Examine each line of the data. Copy those that contain the string "library".

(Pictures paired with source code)
Content starts
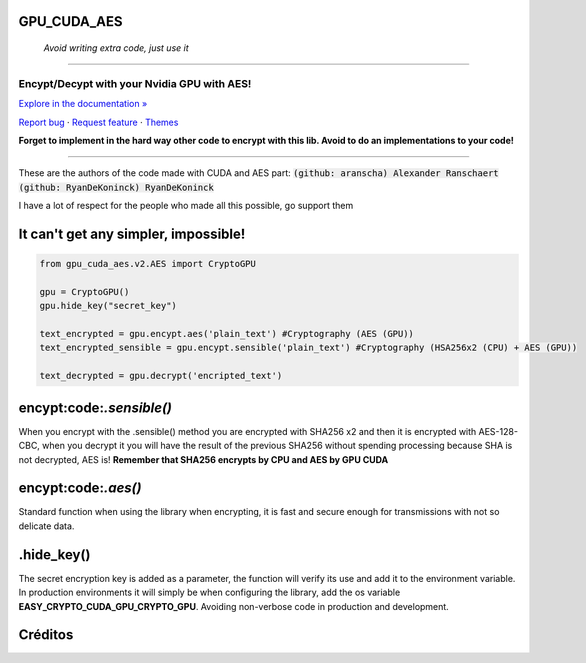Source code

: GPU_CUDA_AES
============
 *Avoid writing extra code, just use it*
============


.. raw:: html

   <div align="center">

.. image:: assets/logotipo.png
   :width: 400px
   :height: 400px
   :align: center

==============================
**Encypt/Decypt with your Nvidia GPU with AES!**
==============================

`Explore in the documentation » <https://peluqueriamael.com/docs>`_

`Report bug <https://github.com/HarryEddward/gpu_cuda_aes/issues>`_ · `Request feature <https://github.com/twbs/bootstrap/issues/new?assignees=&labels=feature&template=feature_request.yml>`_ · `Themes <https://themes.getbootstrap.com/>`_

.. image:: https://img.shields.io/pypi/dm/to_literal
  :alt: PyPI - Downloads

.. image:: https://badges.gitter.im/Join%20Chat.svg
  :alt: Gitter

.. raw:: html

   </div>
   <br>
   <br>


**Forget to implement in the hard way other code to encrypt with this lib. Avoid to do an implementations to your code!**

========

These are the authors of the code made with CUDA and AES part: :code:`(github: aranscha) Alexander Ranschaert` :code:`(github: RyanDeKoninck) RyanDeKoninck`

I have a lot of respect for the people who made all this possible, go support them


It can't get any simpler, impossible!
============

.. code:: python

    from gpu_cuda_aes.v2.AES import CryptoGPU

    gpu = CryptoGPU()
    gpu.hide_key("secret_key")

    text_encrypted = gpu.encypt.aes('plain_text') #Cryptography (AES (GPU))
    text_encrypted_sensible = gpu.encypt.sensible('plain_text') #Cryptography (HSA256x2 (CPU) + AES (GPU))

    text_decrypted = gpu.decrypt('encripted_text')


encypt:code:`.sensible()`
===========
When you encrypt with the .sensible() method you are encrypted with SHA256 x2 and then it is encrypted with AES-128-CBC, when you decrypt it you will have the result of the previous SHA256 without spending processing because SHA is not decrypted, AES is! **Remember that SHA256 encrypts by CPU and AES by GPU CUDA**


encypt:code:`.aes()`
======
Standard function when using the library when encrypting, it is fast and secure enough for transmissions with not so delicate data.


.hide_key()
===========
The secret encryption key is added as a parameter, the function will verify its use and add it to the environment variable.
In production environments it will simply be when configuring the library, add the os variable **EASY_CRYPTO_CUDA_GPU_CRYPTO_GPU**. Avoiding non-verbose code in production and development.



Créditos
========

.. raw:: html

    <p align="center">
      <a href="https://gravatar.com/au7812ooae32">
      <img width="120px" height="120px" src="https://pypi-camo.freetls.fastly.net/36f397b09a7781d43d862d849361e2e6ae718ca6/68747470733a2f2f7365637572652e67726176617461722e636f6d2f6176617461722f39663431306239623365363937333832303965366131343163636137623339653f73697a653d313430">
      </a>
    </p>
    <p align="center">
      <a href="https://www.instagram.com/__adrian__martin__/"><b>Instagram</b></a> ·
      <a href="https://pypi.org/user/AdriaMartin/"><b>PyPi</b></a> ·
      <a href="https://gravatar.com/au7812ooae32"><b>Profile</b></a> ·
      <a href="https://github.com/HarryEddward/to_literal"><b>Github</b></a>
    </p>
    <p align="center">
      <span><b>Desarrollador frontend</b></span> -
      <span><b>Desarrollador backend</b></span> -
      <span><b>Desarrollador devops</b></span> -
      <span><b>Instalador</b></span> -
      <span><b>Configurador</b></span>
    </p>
Content ends
● **Exercise result**
Standard function when using the library when encrypting, it is fast and secure enough for transmissions with not so delicate data.
In production environments it will simply be when configuring the library, add the os variable **EASY_CRYPTO_CUDA_GPU_CRYPTO_GPU**. Avoiding non-verbose code in production and development.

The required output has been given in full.